このセクションでは、VMware SD-WAN Edge のパフォーマンスとスケール アーキテクチャについて説明します。特定のサービスの組み合わせで設定されたさまざまな Edge で実行されたテストに基づいて推奨事項を提供します。また、パフォーマンスとスケール データ ポイント、およびそれらの使用方法についても説明します。
はじめに
このテストは、一般的な展開シナリオを表し、ほとんどの展開に適用される推奨事項を提供します。ここに記載されているテスト データは包括的なメトリックではなく、パフォーマンスやスケールの制限でもありません。実装には、観察されたパフォーマンスがテスト結果を超えるものや、特定のサービス、非常に小さいパケット サイズ、またはその他の要素によってパフォーマンスがテスト結果よりも低下するものがあります。
カスタマーは独立したテストを実施することができ、その結果は異なる場合があります。ただし、弊社のテスト結果に基づく推奨事項は、ほとんどの展開に適しています。
[VMware SD-WAN Edge]VMware SD-WAN Edge は、プライベート、パブリック、ハイブリッドの各アプリケーション、およびコンピューティング サービス、仮想サービスへのセキュアで最適化された接続を提供する、完全に自動化されたエンタープライズ クラスのアプライアンスです。VMware SD-WAN Edge は、他の仮想化ネットワーク サービスのサポートに加えて、パケットベースのリンク ステアリングとオンデマンドのアプリケーション修正を適用することにより、トラフィック フローのアプリケーションの詳細な認識、アンダーレイ トランスポートのパフォーマンス メトリック測定を実行し、エンドツーエンドのサービス品質を適用します。
スループット パフォーマンス テスト トポロジ
テストの手法
このサブセクションでは、結果を取得するために使用されるパフォーマンス テストとスケール テストの手法について詳しく説明します。
[パフォーマンス テストの手法]Edge のテスト手法では、業界ベンチマーク標準 RFC 2544 をフレームワークとして使用して、スループット パフォーマンス テストを実行します。使用するトラフィックのタイプと、テスト中に行われる設定に対する具体的な変更は、次のとおりです。
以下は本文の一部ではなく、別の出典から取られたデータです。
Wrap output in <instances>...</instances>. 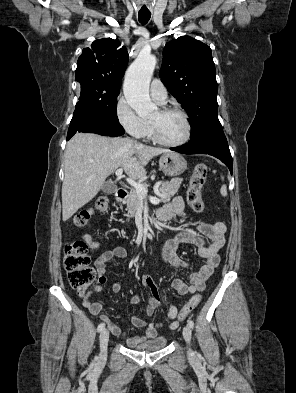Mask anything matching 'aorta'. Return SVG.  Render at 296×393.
Listing matches in <instances>:
<instances>
[{"label": "aorta", "mask_w": 296, "mask_h": 393, "mask_svg": "<svg viewBox=\"0 0 296 393\" xmlns=\"http://www.w3.org/2000/svg\"><path fill=\"white\" fill-rule=\"evenodd\" d=\"M155 66L156 58L153 55L140 53L125 75L124 96L140 117H146L157 111V106L152 103L149 96V85Z\"/></svg>", "instance_id": "obj_1"}]
</instances>
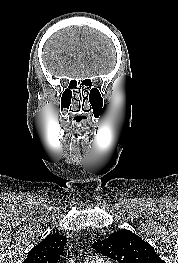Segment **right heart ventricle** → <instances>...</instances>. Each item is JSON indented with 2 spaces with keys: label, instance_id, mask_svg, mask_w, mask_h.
Returning a JSON list of instances; mask_svg holds the SVG:
<instances>
[{
  "label": "right heart ventricle",
  "instance_id": "1",
  "mask_svg": "<svg viewBox=\"0 0 178 263\" xmlns=\"http://www.w3.org/2000/svg\"><path fill=\"white\" fill-rule=\"evenodd\" d=\"M85 263H109L108 261L105 260H87Z\"/></svg>",
  "mask_w": 178,
  "mask_h": 263
}]
</instances>
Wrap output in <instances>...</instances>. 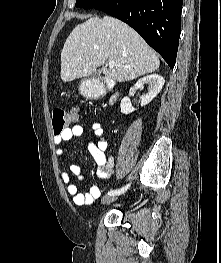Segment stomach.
Masks as SVG:
<instances>
[{"mask_svg":"<svg viewBox=\"0 0 221 263\" xmlns=\"http://www.w3.org/2000/svg\"><path fill=\"white\" fill-rule=\"evenodd\" d=\"M80 89L81 91H84V84H81Z\"/></svg>","mask_w":221,"mask_h":263,"instance_id":"stomach-1","label":"stomach"}]
</instances>
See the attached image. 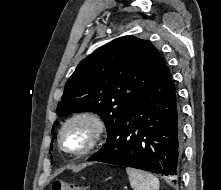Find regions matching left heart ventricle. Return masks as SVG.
Here are the masks:
<instances>
[{
	"instance_id": "b2bd125f",
	"label": "left heart ventricle",
	"mask_w": 221,
	"mask_h": 190,
	"mask_svg": "<svg viewBox=\"0 0 221 190\" xmlns=\"http://www.w3.org/2000/svg\"><path fill=\"white\" fill-rule=\"evenodd\" d=\"M91 135V128L84 121H77L69 125L64 134L66 146L73 149L85 147Z\"/></svg>"
}]
</instances>
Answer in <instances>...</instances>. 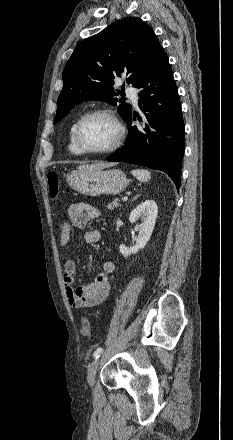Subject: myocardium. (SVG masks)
Returning a JSON list of instances; mask_svg holds the SVG:
<instances>
[{"instance_id":"f54148a6","label":"myocardium","mask_w":233,"mask_h":440,"mask_svg":"<svg viewBox=\"0 0 233 440\" xmlns=\"http://www.w3.org/2000/svg\"><path fill=\"white\" fill-rule=\"evenodd\" d=\"M94 116L108 117L113 122V124L115 125L116 130H117V135H116L114 142L109 147L102 149V150L86 149L85 147L82 146V144L80 142V131H81L82 126L84 125V123L88 119H90L91 117H94ZM124 137H125L124 125L120 121L117 114L113 110L107 109V108L93 109V110L85 113L84 115H82L79 118V120L77 121L75 128H74V132H73L74 144H75L76 148L78 149V151L84 155L100 156V155H107V154L113 153L120 147V145L122 144V142L124 140Z\"/></svg>"}]
</instances>
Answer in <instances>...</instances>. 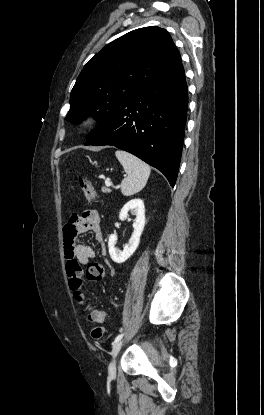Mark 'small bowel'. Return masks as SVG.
Masks as SVG:
<instances>
[{"label": "small bowel", "mask_w": 264, "mask_h": 415, "mask_svg": "<svg viewBox=\"0 0 264 415\" xmlns=\"http://www.w3.org/2000/svg\"><path fill=\"white\" fill-rule=\"evenodd\" d=\"M99 220L100 215L96 210L86 211L82 216H70L69 222L64 229V257L67 262L76 261L79 265L83 266L95 257V250L93 247L76 240L77 235L84 234L88 231L94 233L95 240L99 244L101 255L105 256L107 254V248Z\"/></svg>", "instance_id": "c3829d8e"}]
</instances>
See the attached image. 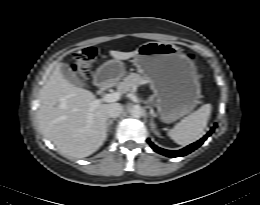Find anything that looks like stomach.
<instances>
[{"label": "stomach", "instance_id": "1", "mask_svg": "<svg viewBox=\"0 0 260 205\" xmlns=\"http://www.w3.org/2000/svg\"><path fill=\"white\" fill-rule=\"evenodd\" d=\"M137 51L134 63L154 93L160 120L169 124L189 114L201 98L195 63L169 42H147ZM124 73L113 59L98 68L96 78L100 84L116 83Z\"/></svg>", "mask_w": 260, "mask_h": 205}]
</instances>
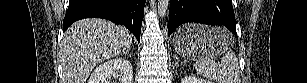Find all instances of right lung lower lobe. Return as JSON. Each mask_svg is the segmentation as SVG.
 I'll return each mask as SVG.
<instances>
[{
  "label": "right lung lower lobe",
  "mask_w": 307,
  "mask_h": 83,
  "mask_svg": "<svg viewBox=\"0 0 307 83\" xmlns=\"http://www.w3.org/2000/svg\"><path fill=\"white\" fill-rule=\"evenodd\" d=\"M145 0H70L63 30L84 18H103L123 24L140 41Z\"/></svg>",
  "instance_id": "right-lung-lower-lobe-1"
}]
</instances>
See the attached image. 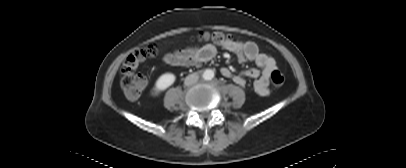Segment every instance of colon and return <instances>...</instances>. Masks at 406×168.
<instances>
[{"label":"colon","instance_id":"5ec220e1","mask_svg":"<svg viewBox=\"0 0 406 168\" xmlns=\"http://www.w3.org/2000/svg\"><path fill=\"white\" fill-rule=\"evenodd\" d=\"M197 39L221 47L234 41L230 35L220 31L201 32L198 34ZM156 53V46L149 44L132 53L123 63L121 68V87L129 99L135 100L139 98L146 87V77L137 70L147 57L154 56ZM270 79L272 84L276 87H280L284 83V76L279 70H273Z\"/></svg>","mask_w":406,"mask_h":168}]
</instances>
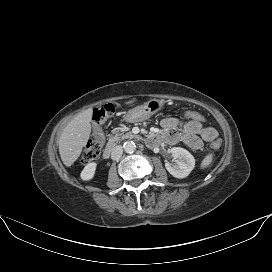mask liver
I'll list each match as a JSON object with an SVG mask.
<instances>
[{
  "mask_svg": "<svg viewBox=\"0 0 272 272\" xmlns=\"http://www.w3.org/2000/svg\"><path fill=\"white\" fill-rule=\"evenodd\" d=\"M91 110L73 118L64 128L59 139V153L65 166L70 167L80 156L91 133Z\"/></svg>",
  "mask_w": 272,
  "mask_h": 272,
  "instance_id": "1",
  "label": "liver"
}]
</instances>
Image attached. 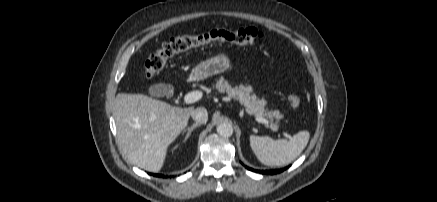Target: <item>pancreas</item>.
Listing matches in <instances>:
<instances>
[{"instance_id": "cf45deb5", "label": "pancreas", "mask_w": 437, "mask_h": 202, "mask_svg": "<svg viewBox=\"0 0 437 202\" xmlns=\"http://www.w3.org/2000/svg\"><path fill=\"white\" fill-rule=\"evenodd\" d=\"M215 88L221 93H226L228 97L239 101L244 105L245 110L249 115H255L256 117L262 118L268 117L270 119L273 117L276 119L282 118V114L277 110L266 112V101L258 99L257 96L252 93V88L250 86L239 85L232 87L223 77H221L217 81ZM270 127L273 130L277 129L276 125H271Z\"/></svg>"}]
</instances>
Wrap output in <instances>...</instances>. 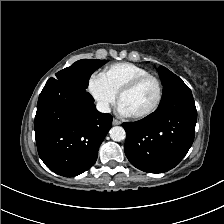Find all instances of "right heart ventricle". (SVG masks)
<instances>
[{
    "label": "right heart ventricle",
    "instance_id": "e07e8e85",
    "mask_svg": "<svg viewBox=\"0 0 224 224\" xmlns=\"http://www.w3.org/2000/svg\"><path fill=\"white\" fill-rule=\"evenodd\" d=\"M146 74H149V71L143 67L129 62H120L106 67L101 72V77L114 93H118L128 81Z\"/></svg>",
    "mask_w": 224,
    "mask_h": 224
}]
</instances>
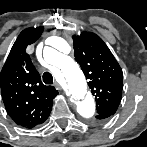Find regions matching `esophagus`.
<instances>
[{"label":"esophagus","mask_w":147,"mask_h":147,"mask_svg":"<svg viewBox=\"0 0 147 147\" xmlns=\"http://www.w3.org/2000/svg\"><path fill=\"white\" fill-rule=\"evenodd\" d=\"M55 87L58 89V90H61L62 89V86H61V84L60 83H58V82H55Z\"/></svg>","instance_id":"1"}]
</instances>
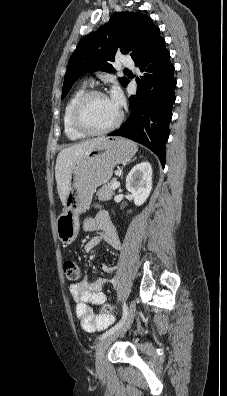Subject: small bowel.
Here are the masks:
<instances>
[{
	"label": "small bowel",
	"instance_id": "c3829d8e",
	"mask_svg": "<svg viewBox=\"0 0 227 396\" xmlns=\"http://www.w3.org/2000/svg\"><path fill=\"white\" fill-rule=\"evenodd\" d=\"M83 228L86 231H101V236H93L84 246L86 252H91L101 242H105L113 249H120L121 242L115 226L108 215L100 211L93 217H87L83 221ZM101 269L105 273H112L113 266L101 264ZM104 279L95 278L73 283L70 285V293L75 306V314L81 326L87 332L101 331L114 322L112 314L95 313L90 305L102 306L107 301L106 294L102 291Z\"/></svg>",
	"mask_w": 227,
	"mask_h": 396
}]
</instances>
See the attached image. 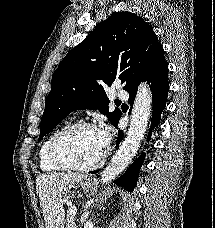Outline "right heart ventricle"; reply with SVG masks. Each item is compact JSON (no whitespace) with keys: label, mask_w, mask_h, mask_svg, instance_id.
Returning <instances> with one entry per match:
<instances>
[{"label":"right heart ventricle","mask_w":215,"mask_h":228,"mask_svg":"<svg viewBox=\"0 0 215 228\" xmlns=\"http://www.w3.org/2000/svg\"><path fill=\"white\" fill-rule=\"evenodd\" d=\"M68 124L69 123H65V124L61 125L60 127L52 130L43 140L41 147H40V152H39L40 168L43 172L54 173V172H58L61 170V169L55 167L54 165H52L51 162L49 161L48 148H49V144H50L51 140L53 139V137Z\"/></svg>","instance_id":"1"}]
</instances>
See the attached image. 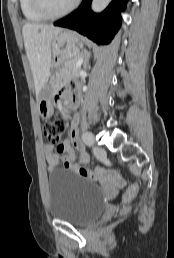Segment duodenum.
<instances>
[{"label":"duodenum","instance_id":"1","mask_svg":"<svg viewBox=\"0 0 174 258\" xmlns=\"http://www.w3.org/2000/svg\"><path fill=\"white\" fill-rule=\"evenodd\" d=\"M78 102H79L78 97H72L71 101H70V104H71L72 107H75V106L78 105Z\"/></svg>","mask_w":174,"mask_h":258}]
</instances>
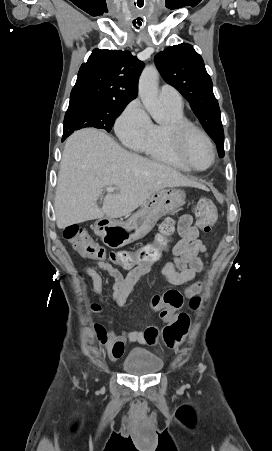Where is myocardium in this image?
<instances>
[{"label": "myocardium", "instance_id": "1", "mask_svg": "<svg viewBox=\"0 0 272 451\" xmlns=\"http://www.w3.org/2000/svg\"><path fill=\"white\" fill-rule=\"evenodd\" d=\"M191 134L198 135L210 153V163L207 168L214 165L216 151L207 134L197 126L182 119H171L166 128V139L171 142L175 151L179 166L186 172H197L200 170L190 167L185 161L186 144Z\"/></svg>", "mask_w": 272, "mask_h": 451}]
</instances>
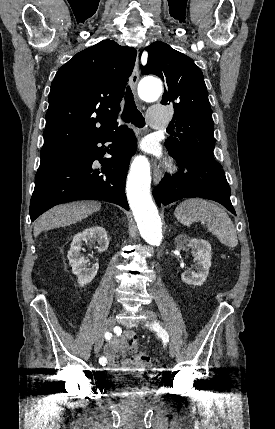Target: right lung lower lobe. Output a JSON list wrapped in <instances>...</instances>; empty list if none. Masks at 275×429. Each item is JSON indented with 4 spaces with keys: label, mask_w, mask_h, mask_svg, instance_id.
<instances>
[{
    "label": "right lung lower lobe",
    "mask_w": 275,
    "mask_h": 429,
    "mask_svg": "<svg viewBox=\"0 0 275 429\" xmlns=\"http://www.w3.org/2000/svg\"><path fill=\"white\" fill-rule=\"evenodd\" d=\"M106 142H112L109 148L97 146ZM135 151L134 133L124 126L41 158L30 201L31 220L57 204L75 200H103L129 210L125 182ZM106 152L112 157L103 158ZM95 160L101 168L93 166Z\"/></svg>",
    "instance_id": "right-lung-lower-lobe-1"
}]
</instances>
- パフォーマンスは、SD-WAN 機能を実行し、WAN ネットワークの適切なサイズ設定に使用できる結果を取得するために、完全に動作する SD-WAN ネットワーク オーバーレイ(DMPO トンネル)テスト トポロジを使用して測定されます。テストは、複数のフロー(接続)を確立し、既知のアプリケーションが混在するステートフル トラフィックを使用して実行されます。フローの数は、テスト対象のプラットフォーム モデルによって異なります。プラットフォームは、予測集計パフォーマンスが 1 Gbps 未満のモデルと 1 Gbps を超えるモデルに分けられます。通常、1 Gbps 未満で実行されることが予測されるプラットフォームを完全に実行して最大スループットを判断するには、数百のフローが必要です。また、1 Gbps を超えるプラットフォームを実行するには、数千のフローが使用されます。
トラフィック プロファイルは、次の 2 つのネットワーク トラフィック条件をシミュレートします。
- [大きなパケット]:1,300 バイトの条件。
- [IMIX]:平均 417 バイトのパケット サイズが混在する条件。
これらのトラフィック プロファイルは、プロファイルあたりの最大スループットを測定するために個別に使用されます。
- パフォーマンスの結果は、0.01% のパケット ドロップ レート (PDR) で記録されます。PDR マークは、デバイスの SD-WAN パケット パイプライン内で発生する可能性のある通常のパケット ドロップを考慮した、より現実的なパフォーマンス結果を提供します。0.01% の PDR は、単一リンクの展開シナリオでもアプリケーション エクスペリエンスに影響しません。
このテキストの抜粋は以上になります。